The name "badlands" promotes a conceived image of a barren, desolate landscape. But there is nothing bad about Badlands National Park. In fact, it should be called "goodlands." For is it a landscape of full unique triangular buttes, orange and tan geological spires, expansive stretches of mixed grass prairie, and a herd of over 1,000 roaming bison.
Located in South Dakota, Badlands National Park is actually the birth place of modern day paleontology. The Badlands were formed roughly 69 million years ago through geological forces such as erosion and deposition. When the first scientists traveled to the Badlands in the 1800s, they came across fossils from rhinoceroses, turtles, fish, and deer-like mammals. Today, Badlands National Park is home to one of the best preserved fossil records from the late Eocene and Oligocene time period.

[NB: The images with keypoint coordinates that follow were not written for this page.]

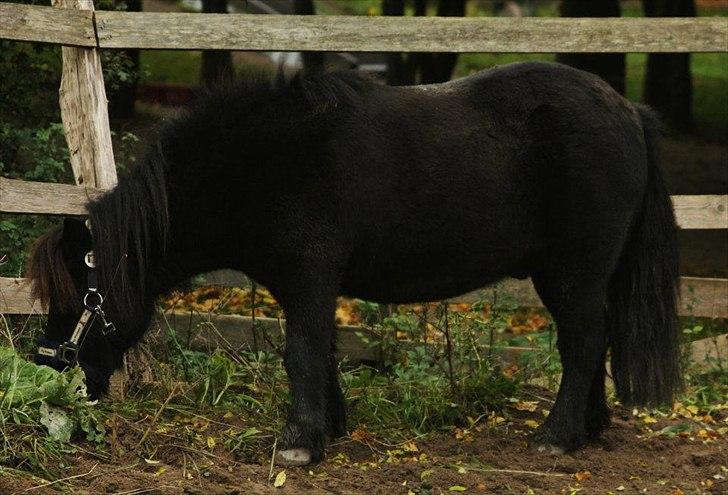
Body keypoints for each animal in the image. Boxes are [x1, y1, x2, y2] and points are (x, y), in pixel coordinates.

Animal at [26, 61, 681, 466]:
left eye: (77, 294)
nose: (48, 364)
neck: (264, 165)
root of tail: (630, 112)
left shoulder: (309, 279)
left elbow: (301, 354)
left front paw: (300, 442)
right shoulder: (309, 287)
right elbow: (321, 352)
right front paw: (328, 426)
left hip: (573, 273)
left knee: (582, 342)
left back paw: (556, 436)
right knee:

Besides containing one of the most extensive fossil deposits, Badlands is home to one of the largest federal bison herds in North America. In 1963, two truckloads carrying 25 bison each traveled from Theodore Roosevelt National Park to the Badlands. The early stocking of 50 bison contributes today to the herd of over 1,000 animals. These bison are part of the metapopulation of federal bison. A metapopulation is a group of individual populations that are separated spatially, but consist of the same species. For example, the bison at Sully's Hill National Game Preserve, Rocky Mountain Arsenal National Wildlife Refuge, Fort Niobrara National Wildlife Refuge, and Badlands are separated by geographic location, but all make up a large federal herd (a metapopulation) of plains bison.